Start of Block

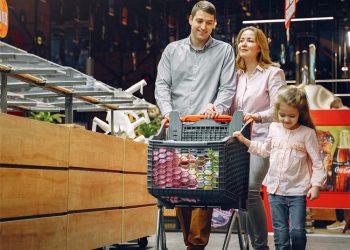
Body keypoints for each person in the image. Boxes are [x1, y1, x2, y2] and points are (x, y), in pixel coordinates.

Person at [154, 1, 236, 249]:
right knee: (181, 187)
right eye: (199, 21)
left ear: (215, 24)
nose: (203, 27)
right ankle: (191, 243)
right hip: (177, 130)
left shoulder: (224, 51)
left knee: (204, 187)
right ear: (190, 19)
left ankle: (196, 244)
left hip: (208, 129)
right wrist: (168, 114)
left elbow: (227, 88)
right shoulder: (171, 50)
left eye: (209, 23)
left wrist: (217, 107)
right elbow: (162, 86)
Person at [233, 86, 326, 250]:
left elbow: (318, 162)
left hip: (297, 191)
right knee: (280, 235)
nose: (286, 120)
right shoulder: (274, 128)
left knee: (297, 232)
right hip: (275, 191)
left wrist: (316, 185)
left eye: (292, 116)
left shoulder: (307, 133)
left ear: (301, 113)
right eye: (282, 115)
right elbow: (264, 150)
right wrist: (244, 141)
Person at [230, 26, 286, 250]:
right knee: (239, 195)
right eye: (241, 40)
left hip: (262, 140)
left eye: (249, 40)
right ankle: (248, 244)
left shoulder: (273, 73)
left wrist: (258, 117)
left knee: (251, 190)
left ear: (259, 46)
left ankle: (260, 246)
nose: (243, 43)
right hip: (237, 142)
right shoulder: (235, 76)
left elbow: (280, 109)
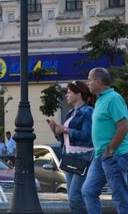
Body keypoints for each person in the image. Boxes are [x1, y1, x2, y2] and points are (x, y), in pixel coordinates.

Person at [83, 67, 128, 214]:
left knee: (121, 197)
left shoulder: (113, 98)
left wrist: (109, 151)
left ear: (98, 81)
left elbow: (123, 126)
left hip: (115, 155)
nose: (88, 83)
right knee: (88, 191)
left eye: (90, 79)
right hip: (100, 156)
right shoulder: (100, 100)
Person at [47, 80, 93, 214]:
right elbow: (64, 139)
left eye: (69, 92)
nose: (66, 95)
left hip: (83, 157)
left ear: (78, 95)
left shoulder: (88, 112)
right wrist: (56, 131)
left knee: (75, 196)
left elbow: (87, 136)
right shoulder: (70, 113)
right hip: (69, 157)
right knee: (72, 197)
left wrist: (65, 129)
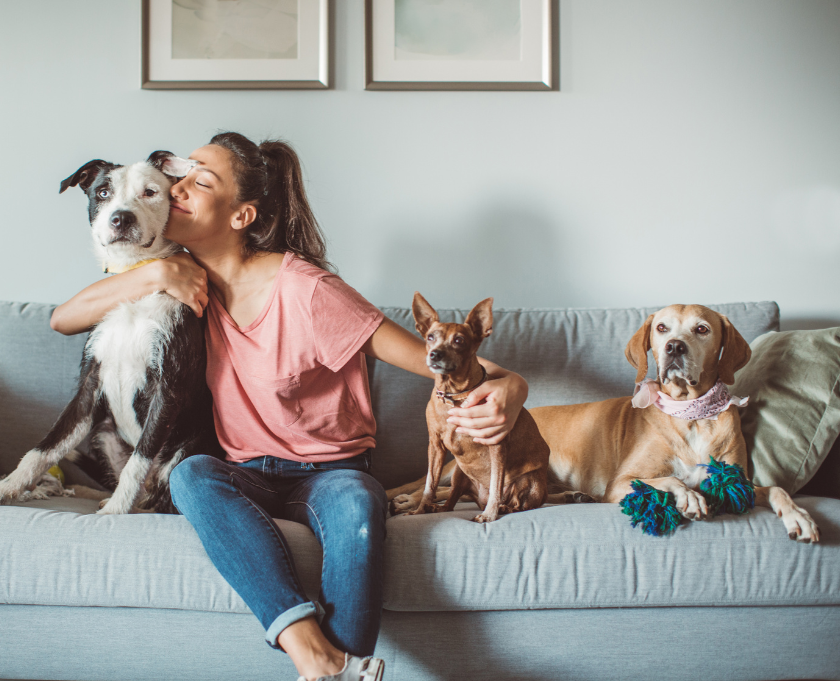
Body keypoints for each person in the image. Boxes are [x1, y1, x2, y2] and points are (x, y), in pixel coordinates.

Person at [50, 132, 529, 681]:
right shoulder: (179, 278)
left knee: (357, 506)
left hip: (330, 473)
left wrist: (513, 386)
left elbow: (436, 361)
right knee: (191, 476)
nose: (178, 187)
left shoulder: (307, 289)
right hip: (243, 473)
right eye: (181, 176)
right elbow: (63, 319)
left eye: (200, 181)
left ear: (240, 215)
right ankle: (316, 654)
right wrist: (156, 272)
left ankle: (331, 669)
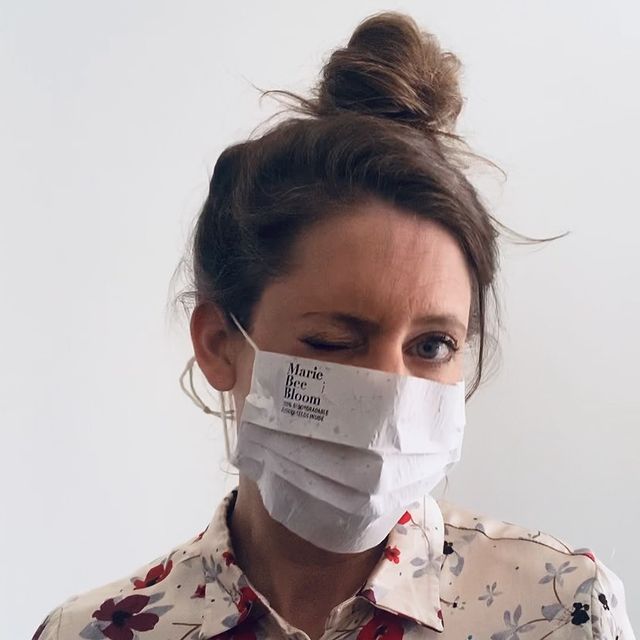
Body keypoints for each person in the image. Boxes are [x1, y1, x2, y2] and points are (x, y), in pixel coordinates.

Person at [32, 11, 635, 640]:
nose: (390, 394)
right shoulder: (95, 632)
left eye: (433, 345)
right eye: (333, 341)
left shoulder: (563, 609)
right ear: (218, 344)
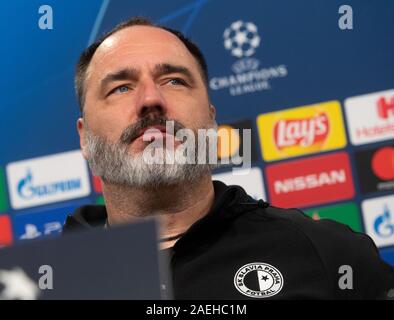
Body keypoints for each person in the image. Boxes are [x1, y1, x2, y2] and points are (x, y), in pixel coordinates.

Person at [63, 16, 394, 299]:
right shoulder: (36, 282)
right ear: (84, 137)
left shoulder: (328, 253)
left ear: (211, 121)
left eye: (174, 81)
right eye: (121, 87)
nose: (151, 99)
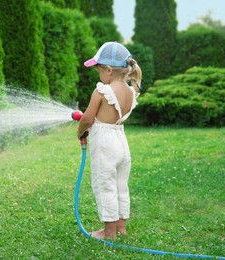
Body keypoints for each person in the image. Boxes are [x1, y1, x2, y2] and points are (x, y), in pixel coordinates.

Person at [77, 42, 142, 239]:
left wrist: (80, 131)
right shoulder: (131, 91)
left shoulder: (102, 91)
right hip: (121, 141)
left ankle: (109, 232)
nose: (98, 75)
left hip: (105, 144)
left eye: (98, 70)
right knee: (120, 185)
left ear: (108, 70)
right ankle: (121, 227)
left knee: (105, 185)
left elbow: (87, 118)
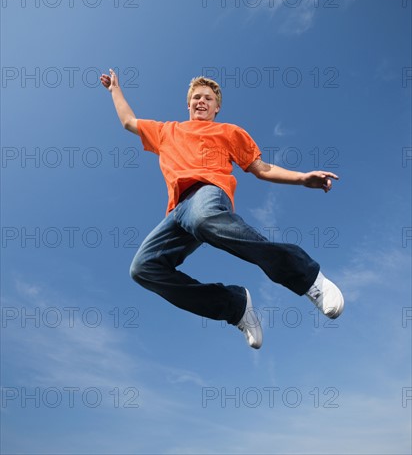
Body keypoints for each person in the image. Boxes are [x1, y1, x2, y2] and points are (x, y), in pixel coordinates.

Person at [100, 69, 344, 349]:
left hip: (208, 194)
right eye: (196, 97)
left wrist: (302, 178)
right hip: (178, 212)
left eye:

End of Block

WHAT IS REQUIRED: Starting at the line that contains "left hip: (297, 191)" and ending at the line that contains "left wrist: (65, 129)", transcribe the material above exactly, excluding pictures.

ANSWER FOR THIS EXERCISE:
left hip: (297, 191)
right knee: (280, 235)
nose: (286, 120)
right shoulder: (274, 128)
left knee: (297, 232)
right hip: (275, 191)
left wrist: (316, 185)
left eye: (292, 116)
left shoulder: (307, 133)
left ear: (301, 113)
right eye: (282, 115)
right elbow: (264, 150)
right wrist: (244, 141)
Person at [230, 26, 286, 250]:
right knee: (239, 195)
right eye: (241, 40)
left hip: (262, 140)
left eye: (249, 40)
right ankle: (248, 244)
left shoulder: (273, 73)
left wrist: (258, 117)
left knee: (251, 190)
left ear: (259, 46)
left ankle: (260, 246)
nose: (243, 43)
right hip: (237, 142)
right shoulder: (235, 76)
left elbow: (280, 109)
Body keypoints for each person in the image. Boxes are [x1, y1, x2, y2] and points are (x, y), in pixel coordinates.

Person at [83, 67, 128, 214]:
left knee: (121, 197)
left shoulder: (113, 98)
left wrist: (109, 151)
left ear: (98, 81)
left elbow: (123, 126)
left hip: (115, 155)
nose: (88, 83)
right knee: (88, 191)
left eye: (90, 79)
right hip: (100, 156)
right shoulder: (100, 100)
Person at [47, 80, 93, 214]:
right elbow: (64, 139)
left eye: (69, 92)
nose: (66, 95)
left hip: (83, 157)
left ear: (78, 95)
left shoulder: (88, 112)
right wrist: (56, 131)
left knee: (75, 196)
left elbow: (87, 136)
right shoulder: (70, 113)
right hip: (69, 157)
right knee: (72, 197)
left wrist: (65, 129)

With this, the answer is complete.